Awaiting the new print head. I think it got delayed by UPS…

Glad to hear it!

I just checked the tracking, and it’s currently scheduled to be delivered tomorrow.

Installed the new print head. Was able to run through the calibration fine. This calibration (four + marks in each corner and center) is different than the calibration I ran way back when (Glowforge logos in a grid all over the sheet).

So I printed the Precision Preview test pattern in the top left. View on the post picture was < 1mm difference. Then I tried printing it in the top right.

I aligned the right edge of the right outer arc at 490mm. When I “set focus”, if I place the focus rect at the right side of the selectable area, the head hits the right end of travel before it focuses.

After restarting the Glowforge and “set focus” a little further left, I was able to complete the set focus without issue. Then I printed and you can see that I again hit the right limits at about 480mm.

I’ve numbered the arcs in the order they printed.

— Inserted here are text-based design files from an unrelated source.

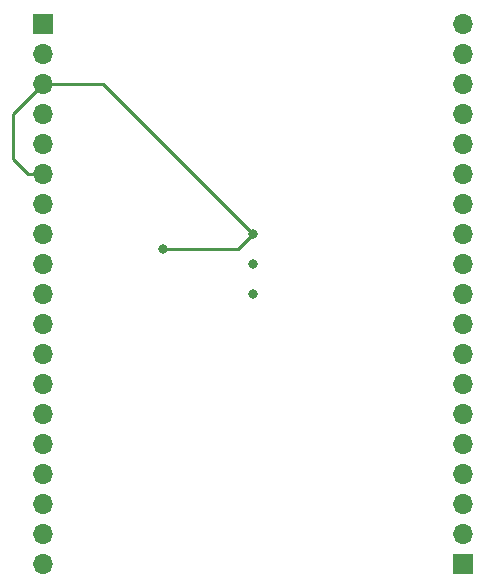
<source format=gbr>
G04 #@! TF.GenerationSoftware,KiCad,Pcbnew,(5.1.5)-3*
G04 #@! TF.CreationDate,2021-03-02T00:32:15-05:00*
G04 #@! TF.ProjectId,adc7953-breakout,61646337-3935-4332-9d62-7265616b6f75,rev?*
G04 #@! TF.SameCoordinates,Original*
G04 #@! TF.FileFunction,Copper,L2,Bot*
G04 #@! TF.FilePolarity,Positive*
%FSLAX46Y46*%
G04 Gerber Fmt 4.6, Leading zero omitted, Abs format (unit mm)*
G04 Created by KiCad (PCBNEW (5.1.5)-3) date 2021-03-02 00:32:15*
%MOMM*%
%LPD*%
G04 APERTURE LIST*
%ADD10O,1.700000X1.700000*%
%ADD11R,1.700000X1.700000*%
%ADD12C,0.800000*%
%ADD13C,0.250000*%
G04 APERTURE END LIST*
D10*
X177800000Y-77470000D03*
X177800000Y-80010000D03*
X177800000Y-82550000D03*
X177800000Y-85090000D03*
X177800000Y-87630000D03*
X177800000Y-90170000D03*
X177800000Y-92710000D03*
X177800000Y-95250000D03*
X177800000Y-97790000D03*
X177800000Y-100330000D03*
X177800000Y-102870000D03*
X177800000Y-105410000D03*
X177800000Y-107950000D03*
X177800000Y-110490000D03*
X177800000Y-113030000D03*
X177800000Y-115570000D03*
X177800000Y-118110000D03*
X177800000Y-120650000D03*
D11*
X177800000Y-123190000D03*
D10*
X142240000Y-123190000D03*
X142240000Y-120650000D03*
X142240000Y-118110000D03*
X142240000Y-115570000D03*
X142240000Y-113030000D03*
X142240000Y-110490000D03*
X142240000Y-107950000D03*
X142240000Y-105410000D03*
X142240000Y-102870000D03*
X142240000Y-100330000D03*
X142240000Y-97790000D03*
X142240000Y-95250000D03*
X142240000Y-92710000D03*
X142240000Y-90170000D03*
X142240000Y-87630000D03*
X142240000Y-85090000D03*
X142240000Y-82550000D03*
X142240000Y-80010000D03*
D11*
X142240000Y-77470000D03*
D12*
X152400000Y-96520000D03*
X160020000Y-95250000D03*
X160020000Y-97790000D03*
X160020000Y-100330000D03*
D13*
X158750000Y-96520000D02*
X160020000Y-95250000D01*
X152400000Y-96520000D02*
X158750000Y-96520000D01*
X147320000Y-82550000D02*
X160020000Y-95250000D01*
X142240000Y-82550000D02*
X147320000Y-82550000D01*
X142240000Y-90170000D02*
X140970000Y-90170000D01*
X140970000Y-90170000D02*
X139700000Y-88900000D01*
X139700000Y-85090000D02*
X142240000Y-82550000D01*
X139700000Y-88900000D02*
X139700000Y-85090000D01*
M02*

</source>
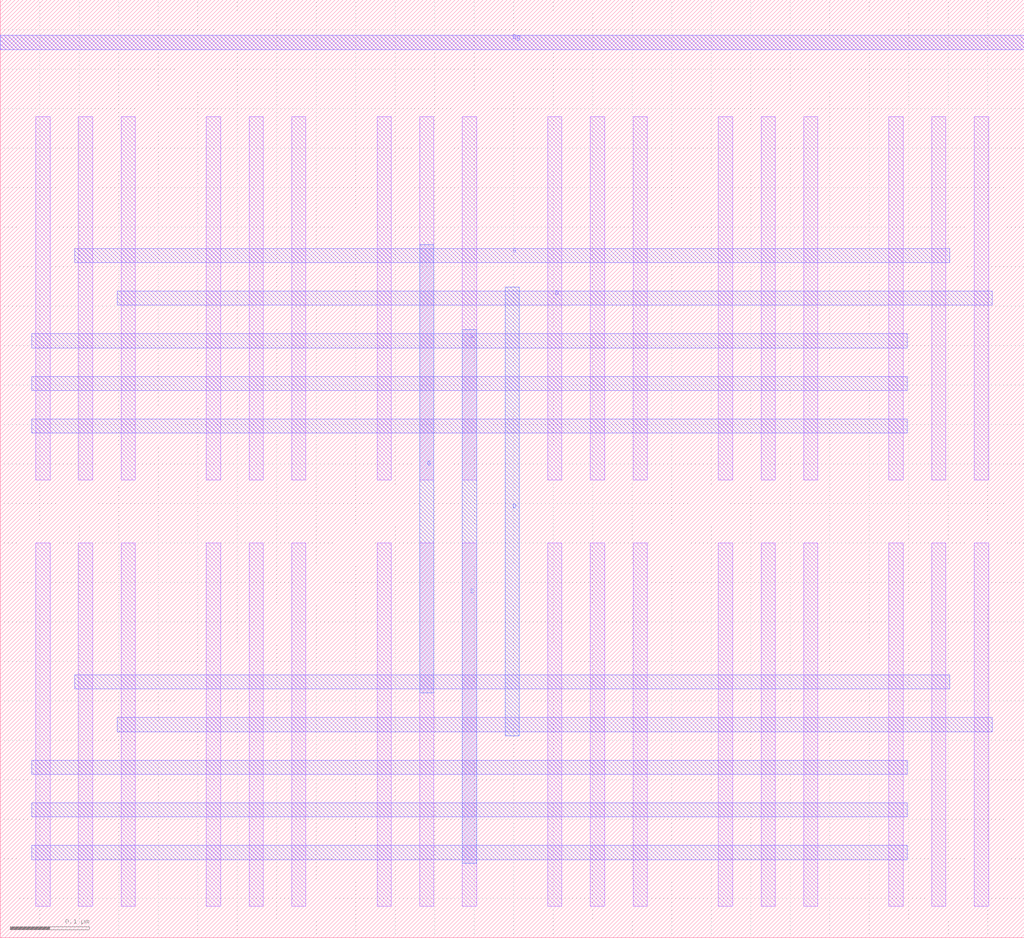
<source format=lef>
MACRO Switch_NMOS_n12_X1_Y1
  ORIGIN 0 0 ;
  FOREIGN Switch_NMOS_n12_X1_Y1 0 0 ;
  SIZE 0.432 BY 0.648 ;
  PIN S
    DIRECTION INOUT ;
    USE SIGNAL ;
    PORT
      LAYER M2 ;
        RECT 0.040 0.099 0.284 0.117 ;
      LAYER M2 ;
        RECT 0.040 0.153 0.284 0.171 ;
      LAYER M2 ;
        RECT 0.040 0.207 0.284 0.225 ;
      LAYER M3 ;
        RECT 0.153 0.094 0.171 0.446 ;
    END
  END S
  PIN Bg
    DIRECTION INOUT ;
    USE SIGNAL ;
    PORT
      LAYER M2 ;
        RECT 0.0 0.585 0.432 0.603 ;
    END
  END Bg
  PIN D
    DIRECTION INOUT ;
    USE SIGNAL ;
    PORT
      LAYER M2 ;
        RECT 0.148 0.261 0.392 0.279 ;
      LAYER M3 ;
        RECT 0.207 0.094 0.225 0.446 ;
    END
  END D
  PIN G
    DIRECTION INOUT ;
    USE SIGNAL ;
    PORT
      LAYER M2 ;
        RECT 0.094 0.315 0.338 0.333 ;
      LAYER M3 ;
        RECT 0.099 0.094 0.117 0.446 ;
    END
  END G
  OBS
    LAYER M1 ;
      RECT 0.0 0.585 0.432 0.603 ;
    LAYER M1 ;
      RECT 0.099 0.040 0.117 0.500 ;
    LAYER M1 ;
      RECT 0.315 0.040 0.333 0.500 ;
    LAYER M1 ;
      RECT 0.045 0.040 0.063 0.500 ;
    LAYER M1 ;
      RECT 0.261 0.040 0.279 0.500 ;
    LAYER M1 ;
      RECT 0.153 0.040 0.171 0.500 ;
    LAYER M1 ;
      RECT 0.369 0.040 0.387 0.500 ;
  END
END Switch_NMOS_n12_X1_Y1
MACRO Switch_NMOS_n12_X3_Y2
  ORIGIN 0 0 ;
  FOREIGN Switch_NMOS_n12_X3_Y2 0 0 ;
  SIZE 1.296 BY 1.188 ;
  PIN S
    DIRECTION INOUT ;
    USE SIGNAL ;
    PORT
      LAYER M2 ;
        RECT 0.040 0.099 1.148 0.117 ;
      LAYER M2 ;
        RECT 0.040 0.153 1.148 0.171 ;
      LAYER M2 ;
        RECT 0.040 0.207 1.148 0.225 ;
      LAYER M2 ;
        RECT 0.040 0.639 1.148 0.657 ;
      LAYER M2 ;
        RECT 0.040 0.693 1.148 0.711 ;
      LAYER M2 ;
        RECT 0.040 0.747 1.148 0.765 ;
      LAYER M3 ;
        RECT 0.585 0.094 0.603 0.770 ;
    END
  END S
  PIN Bg
    DIRECTION INOUT ;
    USE SIGNAL ;
    PORT
      LAYER M2 ;
        RECT 0.0 1.125 1.296 1.143 ;
    END
  END Bg
  PIN D
    DIRECTION INOUT ;
    USE SIGNAL ;
    PORT
      LAYER M2 ;
        RECT 0.148 0.261 1.256 0.279 ;
      LAYER M2 ;
        RECT 0.148 0.801 1.256 0.819 ;
      LAYER M3 ;
        RECT 0.639 0.256 0.657 0.824 ;
    END
  END D
  PIN G
    DIRECTION INOUT ;
    USE SIGNAL ;
    PORT
      LAYER M2 ;
        RECT 0.094 0.315 1.202 0.333 ;
      LAYER M2 ;
        RECT 0.094 0.855 1.202 0.873 ;
      LAYER M3 ;
        RECT 0.531 0.310 0.549 0.878 ;
    END
  END G
  OBS
    LAYER M1 ;
      RECT 0.0 1.125 1.296 1.143 ;
    LAYER M1 ;
      RECT 0.099 0.040 0.117 0.500 ;
    LAYER M1 ;
      RECT 0.099 0.580 0.117 1.040 ;
    LAYER M1 ;
      RECT 0.315 0.040 0.333 0.500 ;
    LAYER M1 ;
      RECT 0.315 0.580 0.333 1.040 ;
    LAYER M1 ;
      RECT 0.531 0.040 0.549 0.500 ;
    LAYER M1 ;
      RECT 0.531 0.580 0.549 1.040 ;
    LAYER M1 ;
      RECT 0.747 0.040 0.765 0.500 ;
    LAYER M1 ;
      RECT 0.747 0.580 0.765 1.040 ;
    LAYER M1 ;
      RECT 0.963 0.040 0.981 0.500 ;
    LAYER M1 ;
      RECT 0.963 0.580 0.981 1.040 ;
    LAYER M1 ;
      RECT 1.179 0.040 1.197 0.500 ;
    LAYER M1 ;
      RECT 1.179 0.580 1.197 1.040 ;
    LAYER M1 ;
      RECT 0.045 0.040 0.063 0.500 ;
    LAYER M1 ;
      RECT 0.045 0.580 0.063 1.040 ;
    LAYER M1 ;
      RECT 0.261 0.040 0.279 0.500 ;
    LAYER M1 ;
      RECT 0.261 0.580 0.279 1.040 ;
    LAYER M1 ;
      RECT 0.477 0.040 0.495 0.500 ;
    LAYER M1 ;
      RECT 0.477 0.580 0.495 1.040 ;
    LAYER M1 ;
      RECT 0.693 0.040 0.711 0.500 ;
    LAYER M1 ;
      RECT 0.693 0.580 0.711 1.040 ;
    LAYER M1 ;
      RECT 0.909 0.040 0.927 0.500 ;
    LAYER M1 ;
      RECT 0.909 0.580 0.927 1.040 ;
    LAYER M1 ;
      RECT 1.125 0.040 1.143 0.500 ;
    LAYER M1 ;
      RECT 1.125 0.580 1.143 1.040 ;
    LAYER M1 ;
      RECT 0.153 0.040 0.171 0.500 ;
    LAYER M1 ;
      RECT 0.153 0.580 0.171 1.040 ;
    LAYER M1 ;
      RECT 0.369 0.040 0.387 0.500 ;
    LAYER M1 ;
      RECT 0.369 0.580 0.387 1.040 ;
    LAYER M1 ;
      RECT 0.585 0.040 0.603 0.500 ;
    LAYER M1 ;
      RECT 0.585 0.580 0.603 1.040 ;
    LAYER M1 ;
      RECT 0.801 0.040 0.819 0.500 ;
    LAYER M1 ;
      RECT 0.801 0.580 0.819 1.040 ;
    LAYER M1 ;
      RECT 1.017 0.040 1.035 0.500 ;
    LAYER M1 ;
      RECT 1.017 0.580 1.035 1.040 ;
    LAYER M1 ;
      RECT 1.233 0.040 1.251 0.500 ;
    LAYER M1 ;
      RECT 1.233 0.580 1.251 1.040 ;
  END
END Switch_NMOS_n12_X3_Y2
MACRO Switch_PMOS_n12_X1_Y1
  ORIGIN 0 0 ;
  FOREIGN Switch_PMOS_n12_X1_Y1 0 0 ;
  SIZE 0.432 BY 0.648 ;
  PIN S
    DIRECTION INOUT ;
    USE SIGNAL ;
    PORT
      LAYER M2 ;
        RECT 0.040 0.099 0.284 0.117 ;
      LAYER M2 ;
        RECT 0.040 0.153 0.284 0.171 ;
      LAYER M2 ;
        RECT 0.040 0.207 0.284 0.225 ;
      LAYER M3 ;
        RECT 0.153 0.094 0.171 0.446 ;
    END
  END S
  PIN D
    DIRECTION INOUT ;
    USE SIGNAL ;
    PORT
      LAYER M2 ;
        RECT 0.148 0.261 0.392 0.279 ;
      LAYER M3 ;
        RECT 0.207 0.094 0.225 0.446 ;
    END
  END D
  PIN Bg
    DIRECTION INOUT ;
    USE SIGNAL ;
    PORT
      LAYER M2 ;
        RECT 0.0 0.585 0.432 0.603 ;
    END
  END Bg
  PIN G
    DIRECTION INOUT ;
    USE SIGNAL ;
    PORT
      LAYER M2 ;
        RECT 0.094 0.315 0.338 0.333 ;
      LAYER M3 ;
        RECT 0.099 0.094 0.117 0.446 ;
    END
  END G
  OBS
    LAYER M1 ;
      RECT 0.0 0.585 0.432 0.603 ;
    LAYER M1 ;
      RECT 0.099 0.040 0.117 0.500 ;
    LAYER M1 ;
      RECT 0.315 0.040 0.333 0.500 ;
    LAYER M1 ;
      RECT 0.045 0.040 0.063 0.500 ;
    LAYER M1 ;
      RECT 0.261 0.040 0.279 0.500 ;
    LAYER M1 ;
      RECT 0.153 0.040 0.171 0.500 ;
    LAYER M1 ;
      RECT 0.369 0.040 0.387 0.500 ;
  END
END Switch_PMOS_n12_X1_Y1
MACRO Switch_PMOS_n12_X3_Y1
  ORIGIN 0 0 ;
  FOREIGN Switch_PMOS_n12_X3_Y1 0 0 ;
  SIZE 1.296 BY 0.648 ;
  PIN S
    DIRECTION INOUT ;
    USE SIGNAL ;
    PORT
      LAYER M2 ;
        RECT 0.040 0.099 1.148 0.117 ;
      LAYER M2 ;
        RECT 0.040 0.153 1.148 0.171 ;
      LAYER M2 ;
        RECT 0.040 0.207 1.148 0.225 ;
      LAYER M3 ;
        RECT 0.585 0.094 0.603 0.446 ;
    END
  END S
  PIN D
    DIRECTION INOUT ;
    USE SIGNAL ;
    PORT
      LAYER M2 ;
        RECT 0.148 0.261 1.256 0.279 ;
      LAYER M3 ;
        RECT 0.639 0.094 0.657 0.446 ;
    END
  END D
  PIN Bg
    DIRECTION INOUT ;
    USE SIGNAL ;
    PORT
      LAYER M2 ;
        RECT 0.0 0.585 1.296 0.603 ;
    END
  END Bg
  PIN G
    DIRECTION INOUT ;
    USE SIGNAL ;
    PORT
      LAYER M2 ;
        RECT 0.094 0.315 1.202 0.333 ;
      LAYER M3 ;
        RECT 0.531 0.094 0.549 0.446 ;
    END
  END G
  OBS
    LAYER M1 ;
      RECT 0.0 0.585 1.296 0.603 ;
    LAYER M1 ;
      RECT 0.099 0.040 0.117 0.500 ;
    LAYER M1 ;
      RECT 0.315 0.040 0.333 0.500 ;
    LAYER M1 ;
      RECT 0.531 0.040 0.549 0.500 ;
    LAYER M1 ;
      RECT 0.747 0.040 0.765 0.500 ;
    LAYER M1 ;
      RECT 0.963 0.040 0.981 0.500 ;
    LAYER M1 ;
      RECT 1.179 0.040 1.197 0.500 ;
    LAYER M1 ;
      RECT 0.045 0.040 0.063 0.500 ;
    LAYER M1 ;
      RECT 0.261 0.040 0.279 0.500 ;
    LAYER M1 ;
      RECT 0.477 0.040 0.495 0.500 ;
    LAYER M1 ;
      RECT 0.693 0.040 0.711 0.500 ;
    LAYER M1 ;
      RECT 0.909 0.040 0.927 0.500 ;
    LAYER M1 ;
      RECT 1.125 0.040 1.143 0.500 ;
    LAYER M1 ;
      RECT 0.153 0.040 0.171 0.500 ;
    LAYER M1 ;
      RECT 0.369 0.040 0.387 0.500 ;
    LAYER M1 ;
      RECT 0.585 0.040 0.603 0.500 ;
    LAYER M1 ;
      RECT 0.801 0.040 0.819 0.500 ;
    LAYER M1 ;
      RECT 1.017 0.040 1.035 0.500 ;
    LAYER M1 ;
      RECT 1.233 0.040 1.251 0.500 ;
  END
END Switch_PMOS_n12_X3_Y1

</source>
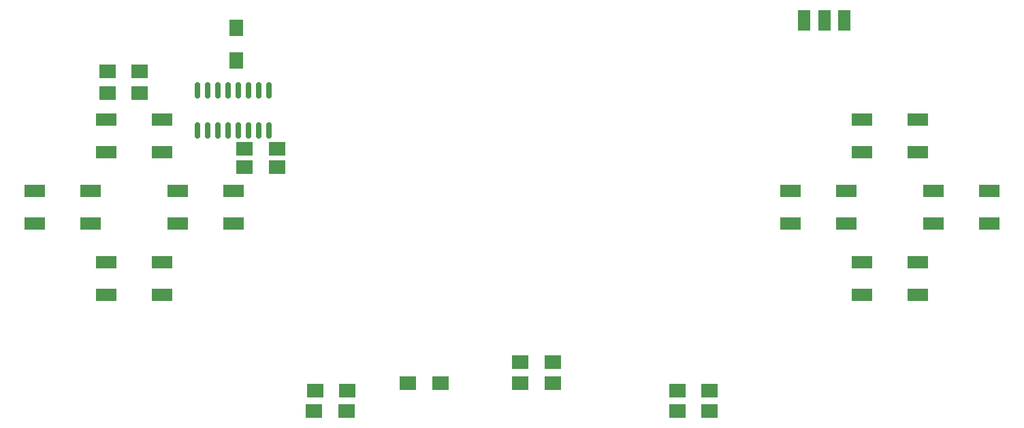
<source format=gbr>
%TF.GenerationSoftware,KiCad,Pcbnew,(6.0.2)*%
%TF.CreationDate,2022-04-12T00:42:21+02:00*%
%TF.ProjectId,raspi_game,72617370-695f-4676-916d-652e6b696361,rev?*%
%TF.SameCoordinates,Original*%
%TF.FileFunction,Paste,Top*%
%TF.FilePolarity,Positive*%
%FSLAX46Y46*%
G04 Gerber Fmt 4.6, Leading zero omitted, Abs format (unit mm)*
G04 Created by KiCad (PCBNEW (6.0.2)) date 2022-04-12 00:42:21*
%MOMM*%
%LPD*%
G01*
G04 APERTURE LIST*
G04 Aperture macros list*
%AMRoundRect*
0 Rectangle with rounded corners*
0 $1 Rounding radius*
0 $2 $3 $4 $5 $6 $7 $8 $9 X,Y pos of 4 corners*
0 Add a 4 corners polygon primitive as box body*
4,1,4,$2,$3,$4,$5,$6,$7,$8,$9,$2,$3,0*
0 Add four circle primitives for the rounded corners*
1,1,$1+$1,$2,$3*
1,1,$1+$1,$4,$5*
1,1,$1+$1,$6,$7*
1,1,$1+$1,$8,$9*
0 Add four rect primitives between the rounded corners*
20,1,$1+$1,$2,$3,$4,$5,0*
20,1,$1+$1,$4,$5,$6,$7,0*
20,1,$1+$1,$6,$7,$8,$9,0*
20,1,$1+$1,$8,$9,$2,$3,0*%
G04 Aperture macros list end*
%ADD10R,2.000000X1.700000*%
%ADD11R,1.500000X2.500000*%
%ADD12R,2.500000X1.500000*%
%ADD13R,1.700000X2.000000*%
%ADD14RoundRect,0.150000X-0.150000X0.825000X-0.150000X-0.825000X0.150000X-0.825000X0.150000X0.825000X0*%
G04 APERTURE END LIST*
D10*
%TO.C,R3*%
X112871000Y-114300000D03*
X108871000Y-114300000D03*
%TD*%
D11*
%TO.C,SW9*%
X174712000Y-68155000D03*
X172212000Y-68155000D03*
X169712000Y-68155000D03*
%TD*%
D12*
%TO.C,SW7*%
X174950000Y-89440000D03*
X167950000Y-89440000D03*
X174950000Y-93440000D03*
X167950000Y-93440000D03*
%TD*%
%TO.C,SW5*%
X185730000Y-89440000D03*
X192730000Y-89440000D03*
X192730000Y-93440000D03*
X185730000Y-93440000D03*
%TD*%
%TO.C,SW4*%
X98750000Y-89440000D03*
X91750000Y-89440000D03*
X91750000Y-93440000D03*
X98750000Y-93440000D03*
%TD*%
D10*
%TO.C,R2*%
X83039200Y-77241400D03*
X87039200Y-77241400D03*
%TD*%
%TO.C,C5*%
X138398000Y-110744000D03*
X134398000Y-110744000D03*
%TD*%
%TO.C,C2*%
X104108000Y-86487000D03*
X100108000Y-86487000D03*
%TD*%
D12*
%TO.C,SW8*%
X183840000Y-80550000D03*
X176840000Y-80550000D03*
X176840000Y-84550000D03*
X183840000Y-84550000D03*
%TD*%
D10*
%TO.C,D2*%
X157892000Y-116840000D03*
X153892000Y-116840000D03*
%TD*%
D13*
%TO.C,C3*%
X99060000Y-73120000D03*
X99060000Y-69120000D03*
%TD*%
D10*
%TO.C,C1*%
X104108000Y-84201000D03*
X100108000Y-84201000D03*
%TD*%
%TO.C,C4*%
X138398000Y-113411000D03*
X134398000Y-113411000D03*
%TD*%
%TO.C,R4*%
X153924000Y-114300000D03*
X157924000Y-114300000D03*
%TD*%
D12*
%TO.C,SW6*%
X176840000Y-98330000D03*
X183840000Y-98330000D03*
X183840000Y-102330000D03*
X176840000Y-102330000D03*
%TD*%
D10*
%TO.C,R1*%
X83064600Y-74498200D03*
X87064600Y-74498200D03*
%TD*%
%TO.C,C6*%
X120428000Y-113411000D03*
X124428000Y-113411000D03*
%TD*%
D14*
%TO.C,U2*%
X103124000Y-76900000D03*
X101854000Y-76900000D03*
X100584000Y-76900000D03*
X99314000Y-76900000D03*
X98044000Y-76900000D03*
X96774000Y-76900000D03*
X95504000Y-76900000D03*
X94234000Y-76900000D03*
X94234000Y-81850000D03*
X95504000Y-81850000D03*
X96774000Y-81850000D03*
X98044000Y-81850000D03*
X99314000Y-81850000D03*
X100584000Y-81850000D03*
X101854000Y-81850000D03*
X103124000Y-81850000D03*
%TD*%
D12*
%TO.C,SW2*%
X89860000Y-98330000D03*
X82860000Y-98330000D03*
X89860000Y-102330000D03*
X82860000Y-102330000D03*
%TD*%
D10*
%TO.C,D1*%
X108744000Y-116840000D03*
X112744000Y-116840000D03*
%TD*%
D12*
%TO.C,SW3*%
X73970000Y-89440000D03*
X80970000Y-89440000D03*
X73970000Y-93440000D03*
X80970000Y-93440000D03*
%TD*%
%TO.C,SW1*%
X89860000Y-80550000D03*
X82860000Y-80550000D03*
X82860000Y-84550000D03*
X89860000Y-84550000D03*
%TD*%
M02*

</source>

Arc 1 printed correctly and is shown about 1.5 mm left of the preview.
Arc 2 at the top started OK, but at about 480 mm it stopped moving right.
Arc 3 printed mostly in a vertical line, with a bit of curve to the left at the bottom
Arc 4 printed correctly in the Y axis, but is shifted 8-9mm left of where it should have printed
The center cross (5) and the circle are all consistent with Arc 4’s left shift.